● Passage shown
^^^^
The mudslinging for Trump’s endorsement ended with the former president giving Vance his “complete and total” blessing, ultimately putting him over the top. He defeated runner-up Josh Mandel by almost 88,000 votes.

Republicans also have a chance of winning the Senate. But one risk in riding Trump’s coattails is how unpopular he is in the suburbs critical to some House races.

In 2018, 52% of suburban voters supported Democratic candidates for Congress, compared with 45 percent who supported Republican candidates, according to FiveThirtyEight.

The reason most former presidents don’t get involved in primaries, Stirewalt said, is because it “divides and isolates.”

Obama, for instance, only endorsed 16 congressional candidates in 2010 and eight candidates in 2014. Biden endorsed Oregon Rep. Kurt Schrader and Ohio Rep. Shontel Brown, who defeated former state Sen. Nina Turner by 5.5 percentage points in a May primary that was a repeat of their 2021 special election.

A Biden adviser told CNN to expect more endorsements except in open primaries without incumbents. He will be “endorsing incumbents who have been with him on votes and supporting his agenda which is helping the American people,” the adviser told CNN.

Stirewalt said Trump is both bringing in and alienating voters because he “sees himself as an outside actor acting on the Republican Party.”
^^^^
● Exercise A
In the article on political endorsements, by how many votes did Vance beat Josh Mandel?
● Exercise B
Turn the paragraph of the endorsements article that begins "Obama, for instance" into a short bulleted list that keeps its main facts.
● Exercise C
Resume the article on political endorsements, picking up after its final sentence about Trump seeing himself as an outside actor.

● Material provided
^^^^
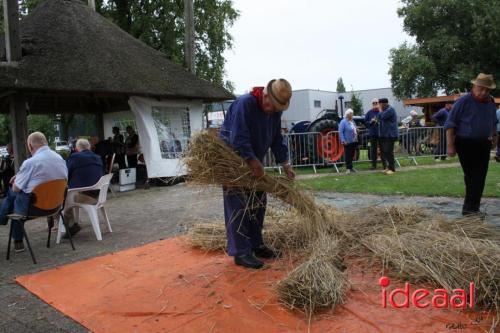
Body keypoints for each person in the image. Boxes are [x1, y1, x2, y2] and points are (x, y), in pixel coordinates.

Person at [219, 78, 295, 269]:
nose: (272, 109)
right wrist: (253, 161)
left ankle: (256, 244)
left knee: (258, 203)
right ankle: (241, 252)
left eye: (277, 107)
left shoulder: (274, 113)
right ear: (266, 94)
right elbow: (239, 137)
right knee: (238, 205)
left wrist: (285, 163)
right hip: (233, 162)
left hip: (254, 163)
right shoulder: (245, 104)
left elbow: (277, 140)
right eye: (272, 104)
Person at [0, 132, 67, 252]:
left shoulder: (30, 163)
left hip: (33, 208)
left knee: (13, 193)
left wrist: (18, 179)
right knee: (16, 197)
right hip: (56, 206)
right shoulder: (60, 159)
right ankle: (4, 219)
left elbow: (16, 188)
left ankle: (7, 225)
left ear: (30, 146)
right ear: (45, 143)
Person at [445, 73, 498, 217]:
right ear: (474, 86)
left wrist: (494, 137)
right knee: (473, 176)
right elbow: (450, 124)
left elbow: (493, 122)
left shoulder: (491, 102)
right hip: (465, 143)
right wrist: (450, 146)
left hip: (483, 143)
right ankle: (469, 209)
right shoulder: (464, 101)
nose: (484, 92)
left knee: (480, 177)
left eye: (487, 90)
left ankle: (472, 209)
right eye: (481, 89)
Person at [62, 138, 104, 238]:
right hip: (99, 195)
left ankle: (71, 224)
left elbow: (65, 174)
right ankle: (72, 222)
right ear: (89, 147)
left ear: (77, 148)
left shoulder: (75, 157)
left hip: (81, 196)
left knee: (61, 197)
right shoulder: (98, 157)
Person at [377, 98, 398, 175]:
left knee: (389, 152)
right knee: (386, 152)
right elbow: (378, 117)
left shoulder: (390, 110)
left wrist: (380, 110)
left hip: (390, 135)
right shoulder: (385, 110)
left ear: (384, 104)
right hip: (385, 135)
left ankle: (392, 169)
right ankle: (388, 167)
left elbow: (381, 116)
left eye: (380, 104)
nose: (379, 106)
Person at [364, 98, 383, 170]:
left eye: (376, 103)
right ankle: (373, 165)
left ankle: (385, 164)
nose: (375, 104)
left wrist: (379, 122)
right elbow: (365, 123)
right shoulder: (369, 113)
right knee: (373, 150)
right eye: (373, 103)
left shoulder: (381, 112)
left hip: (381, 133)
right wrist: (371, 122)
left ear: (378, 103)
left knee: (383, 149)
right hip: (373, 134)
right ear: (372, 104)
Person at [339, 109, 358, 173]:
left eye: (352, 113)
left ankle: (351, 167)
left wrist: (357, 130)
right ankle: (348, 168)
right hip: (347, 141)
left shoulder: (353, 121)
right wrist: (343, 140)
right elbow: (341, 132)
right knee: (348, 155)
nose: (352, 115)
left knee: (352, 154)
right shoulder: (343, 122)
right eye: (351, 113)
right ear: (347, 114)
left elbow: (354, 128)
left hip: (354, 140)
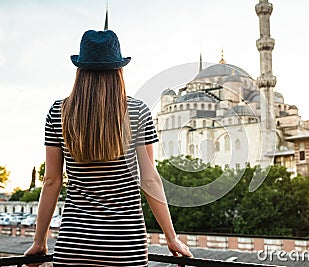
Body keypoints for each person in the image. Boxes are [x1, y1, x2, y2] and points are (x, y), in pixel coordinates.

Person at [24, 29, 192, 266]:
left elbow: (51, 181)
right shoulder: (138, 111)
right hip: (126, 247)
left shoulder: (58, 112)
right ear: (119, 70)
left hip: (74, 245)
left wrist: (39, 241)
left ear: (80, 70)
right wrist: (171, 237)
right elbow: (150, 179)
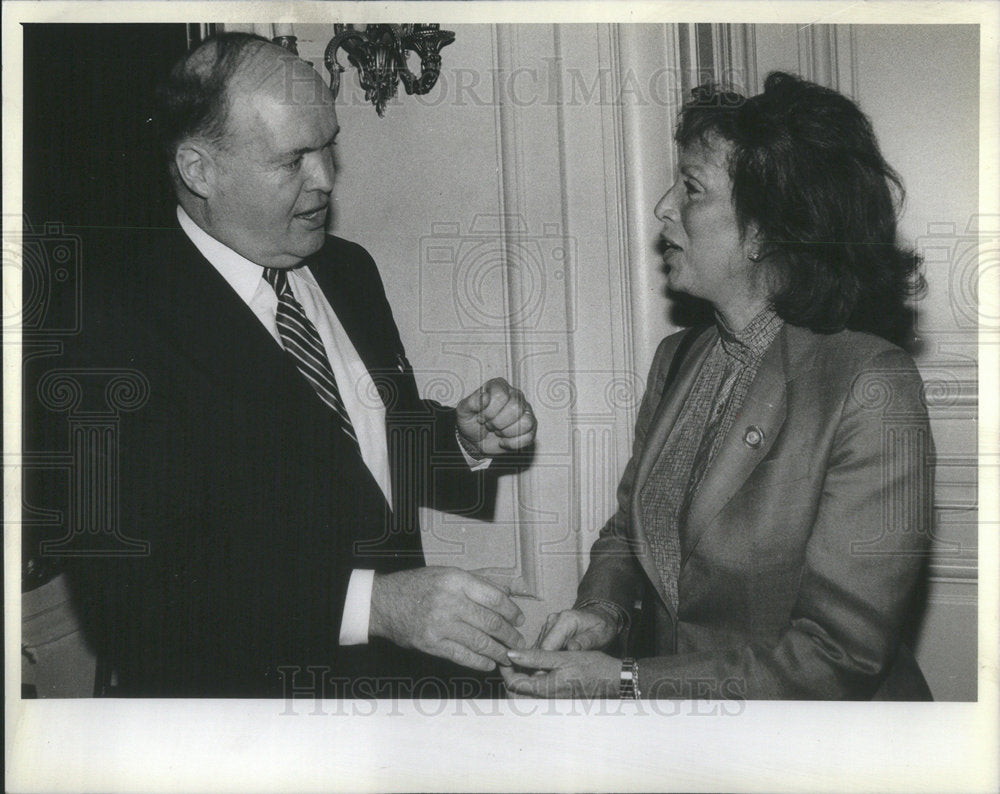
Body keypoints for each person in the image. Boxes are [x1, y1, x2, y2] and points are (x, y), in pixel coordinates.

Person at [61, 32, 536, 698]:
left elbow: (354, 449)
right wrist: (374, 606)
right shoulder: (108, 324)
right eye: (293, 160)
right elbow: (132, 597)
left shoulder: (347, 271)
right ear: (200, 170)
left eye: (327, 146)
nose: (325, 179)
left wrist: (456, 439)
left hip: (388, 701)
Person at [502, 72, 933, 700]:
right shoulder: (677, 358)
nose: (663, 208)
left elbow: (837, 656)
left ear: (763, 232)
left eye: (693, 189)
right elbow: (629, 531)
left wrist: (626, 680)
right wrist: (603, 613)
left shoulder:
^^^^
● Expected answer A
By almost 88,000 votes.

● Expected answer B
- Obama endorsed only 16 congressional candidates in 2010 and eight in 2014.
- Biden endorsed Oregon Rep. Kurt Schrader and Ohio Rep. Shontel Brown.
- Brown beat former state Sen. Nina Turner by 5.5 percentage points in a May primary, a rematch of their 2021 special election.

● Expected answer C
The former president’s endorsement of controversial candidates such as Vance in Ohio, Mehmet Oz in Pennsylvania and former Sen. David Perdue in Georgia has disappointed some of his own supporters.

“There are people in Georgia who like [Gov.] Brian Kemp, who support [Ohio Senate candidates] Josh Mandel or [Mike] Gibbons,” Stirewalt said.

‘Financing’

Trump’s Save America PAC has amassed a war chest of almost $93 million but has donated little money, only offering small contributions to candidates.

The political action committee gave $500,000 to a group called “Get Georgia Right,” which runs attack ads on Kemp, according to federal campaign records.

Political newcomer Hines, 26, has struggled on the fundraising front, raising less than $120,000 in the first quarter of the year. He didn’t receive a single campaign donation of over $50, and

only six contributions came from residents in North Carolina, according to WRAL. None of the donations came from the district where he’s running.

Club For Growth, a conservative political action committee, has donated almost $25,000 to Hines’ campaign in the first quarter of the year, campaign finance records show. The PAC also runs attack ads on leading Democratic candidate Kelly Daughtry.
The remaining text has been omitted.